Published Nov 9, 2008

One of the benefits of living in California is the year-round summer. That means every day is a great day for a Margarita, and, with a lemon tree in our backyard, that means homemade sour mix for those Margaritas!

First step is to make the sour mix. You can use lemons, limes, or a mix of both, although limes alone are often too sweet. Since we’ve got that tree, lemons were the obvious choice. Mix an equal quantity, in cups, of lemon juice and sugar, then heat that over a flame, delicately, so that the sugar dissolves in the lemon juice. Stir periodically and you’ll get a nice, clear, and remarkably yellow-green liquid. Leave that to cool in the fridge overnight.

Get your sour, a good tequila — not really a sipping tequila, but, please, something better than your stock Cuervo — and some triple sec or other orange liqueur of your choice. Pour a tiny bit of the sour mix onto a plate and a coarse salt, such as kosher, onto another.

Dip the rim of your glass into the sour mix, then into the salt — get a nice rim.

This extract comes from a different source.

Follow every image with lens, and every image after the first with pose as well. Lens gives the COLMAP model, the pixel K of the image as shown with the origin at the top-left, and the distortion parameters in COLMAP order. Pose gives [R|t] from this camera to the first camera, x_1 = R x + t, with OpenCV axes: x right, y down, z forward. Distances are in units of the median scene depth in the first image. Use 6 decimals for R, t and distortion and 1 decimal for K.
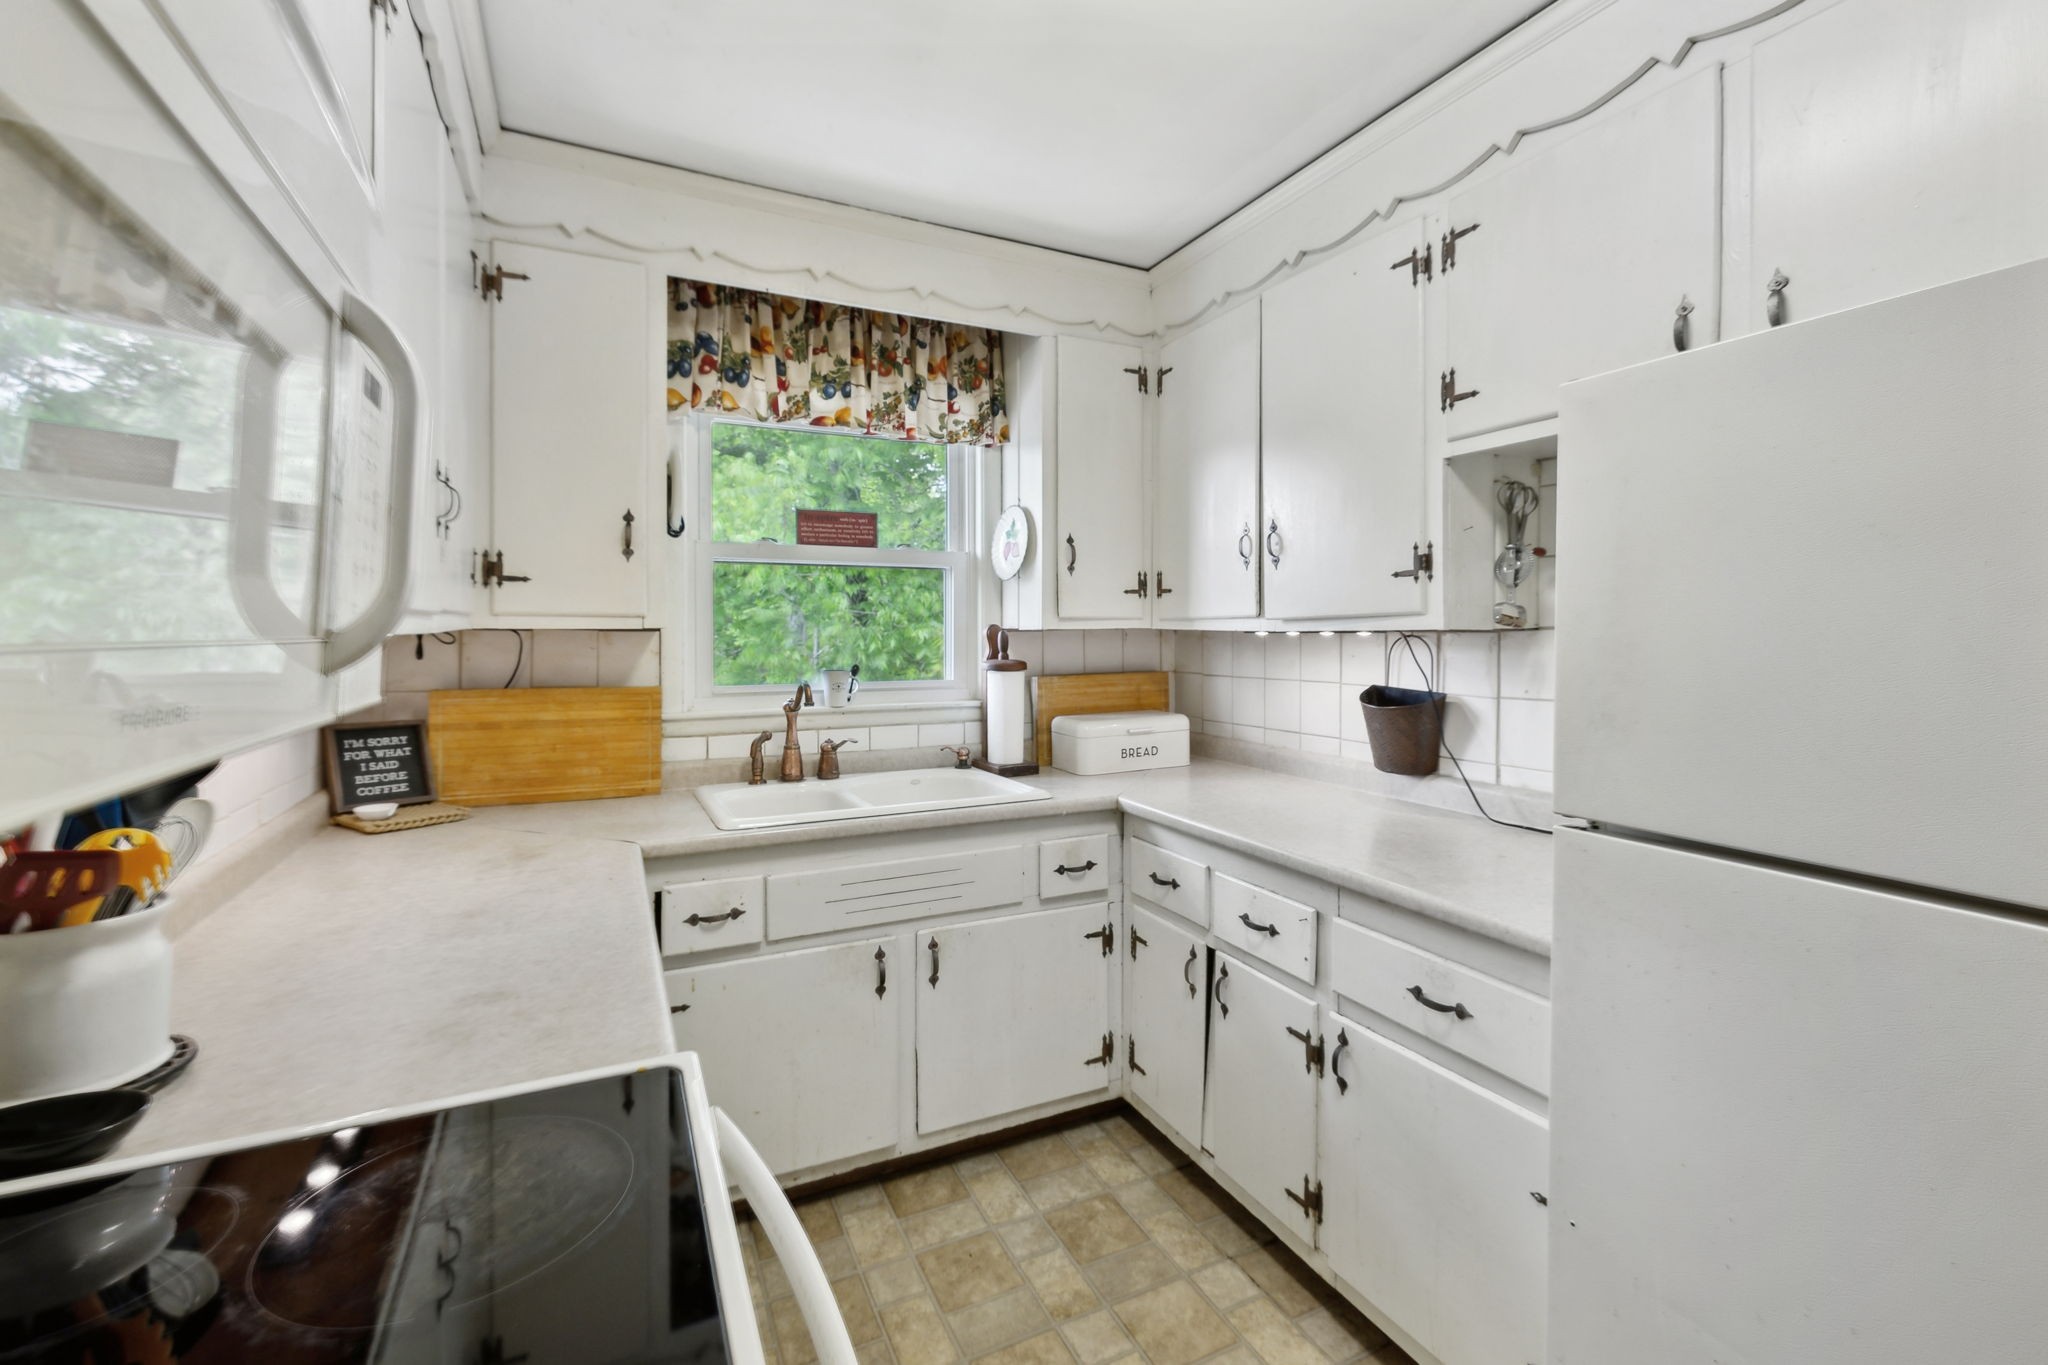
lens RADIAL K [[872.1, 0, 1034.5], [0, 872.1, 636.1], [0, 0, 1]] dist [-0.001271, -0.000273]
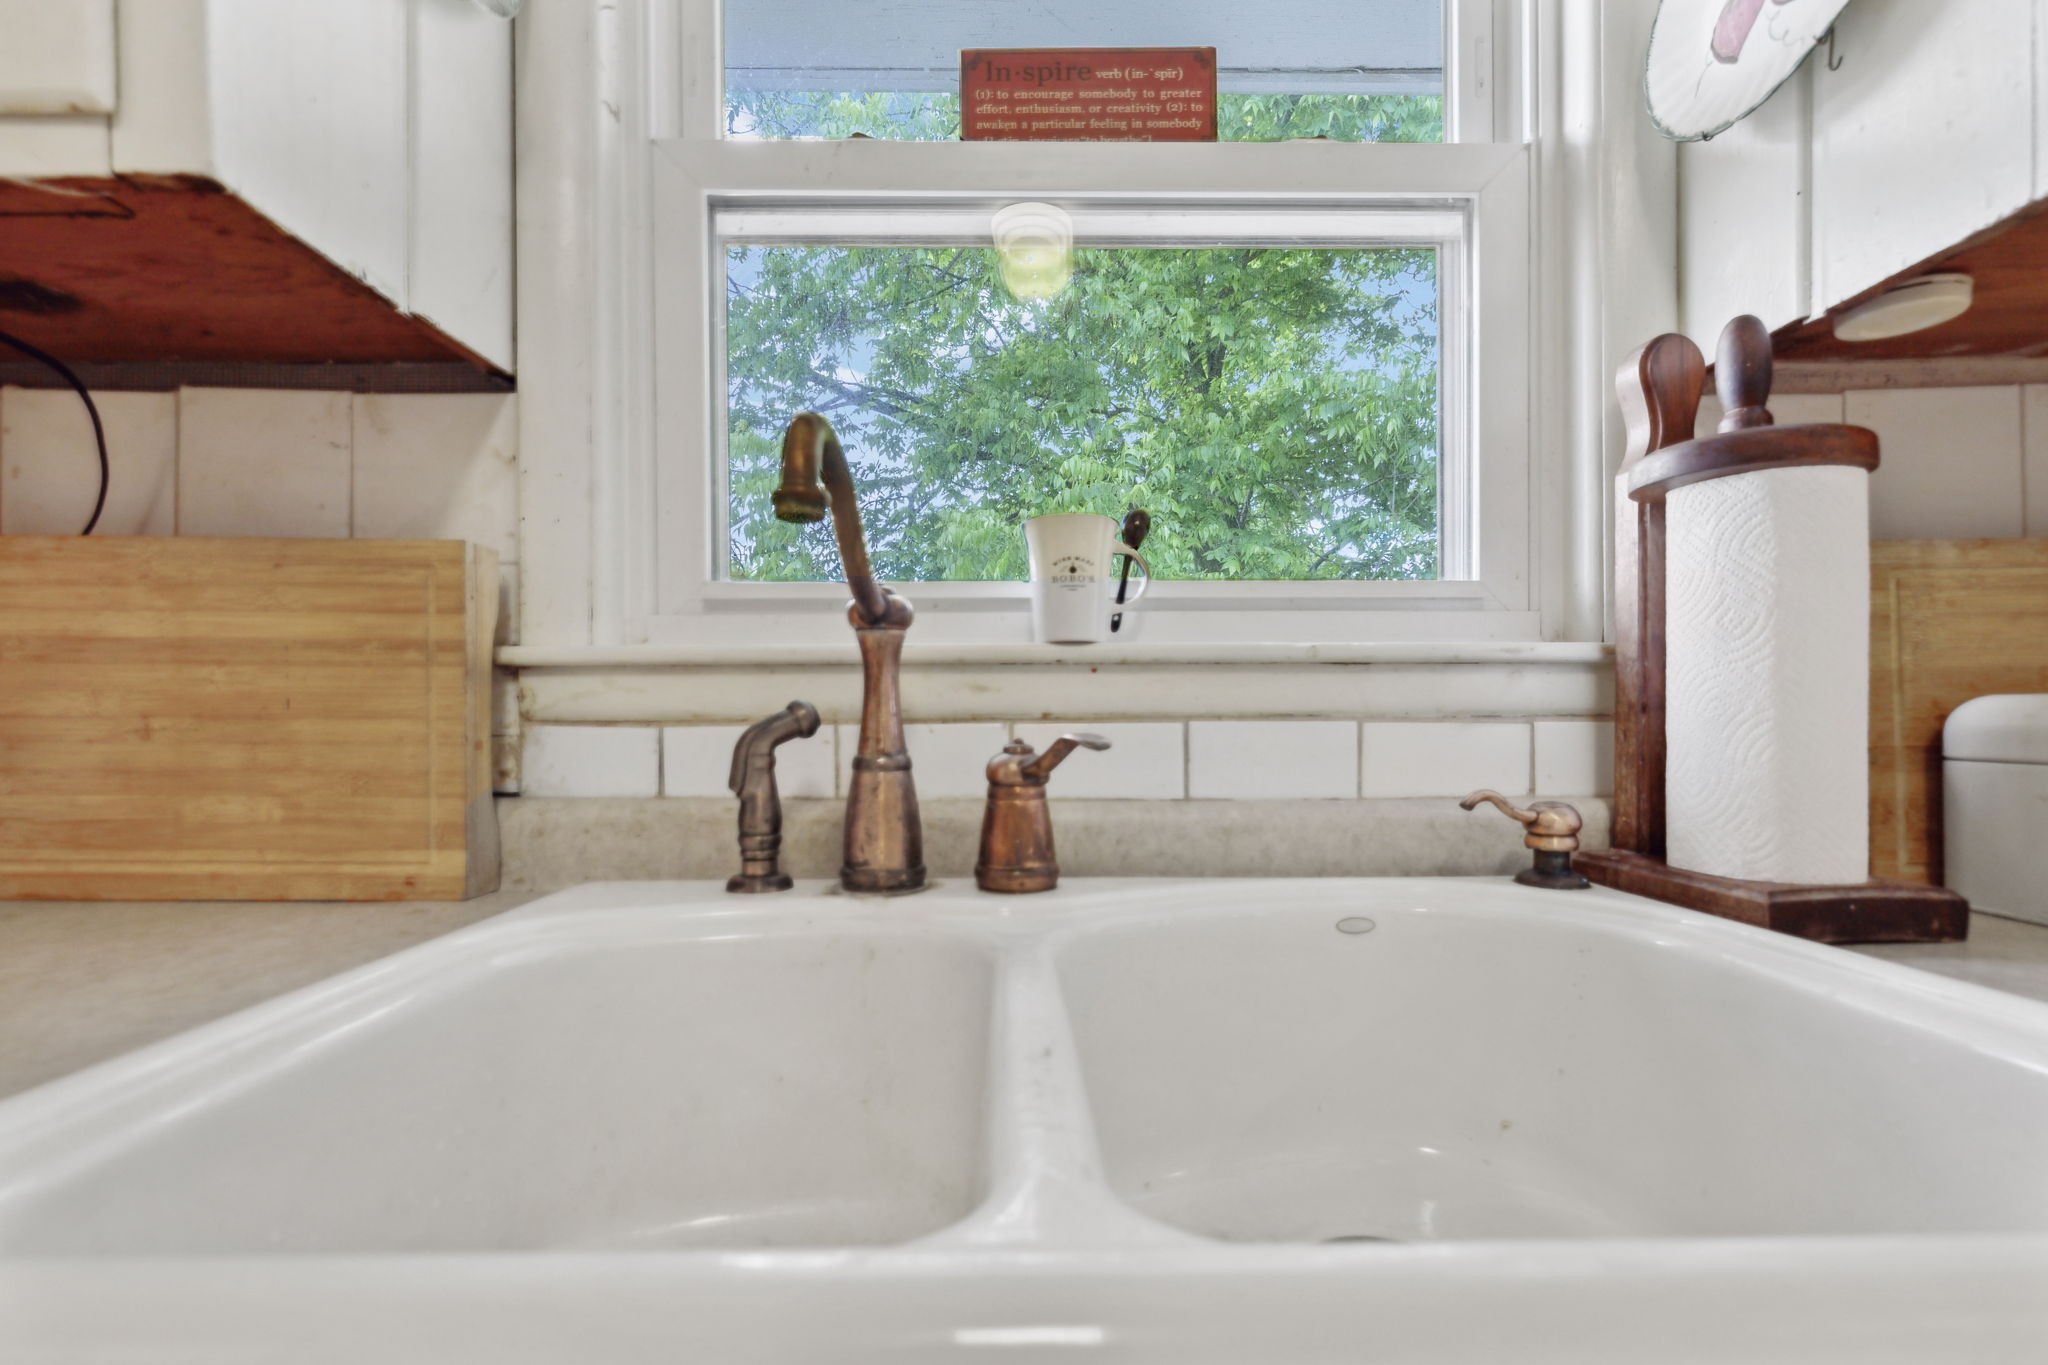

Fill that glass with ice — it’ll make it seem more like what you get in a bar or restaurant, and they don’t just do it because ice = profit; the coldness makes the drink taste good and, as the ice melts, the bruising helps you finish it. Then pour in a good two ounces of tequila, and fill almost to the top with your sour. Try it — with your smooth, delicious homemade sour, and a slightly higher-quality tequila, you might not need the triple sec, which really just serves to smooth out the harsh edges.1 Make another for later, and then another for a friend!

1 It does this for any drink, so try it!

2 Comments

I wonder, if you got the zest off your citrus (cleaned first, obviously) in large strips, that could be fished out after cooking, if they might not add something to the overall quality of the sour mix?

Christa once made candied lemon peels, and the lemon-peel syrup that was left after the cooking process (you boil them in syrup for quite a while, and then you pack them in sugar and replace the sugar periodically as it draws out the water) was tasty in its own right. The “used” sugar was also fine for making lemonade.

Hmm, that sounds great! I might just have do do that.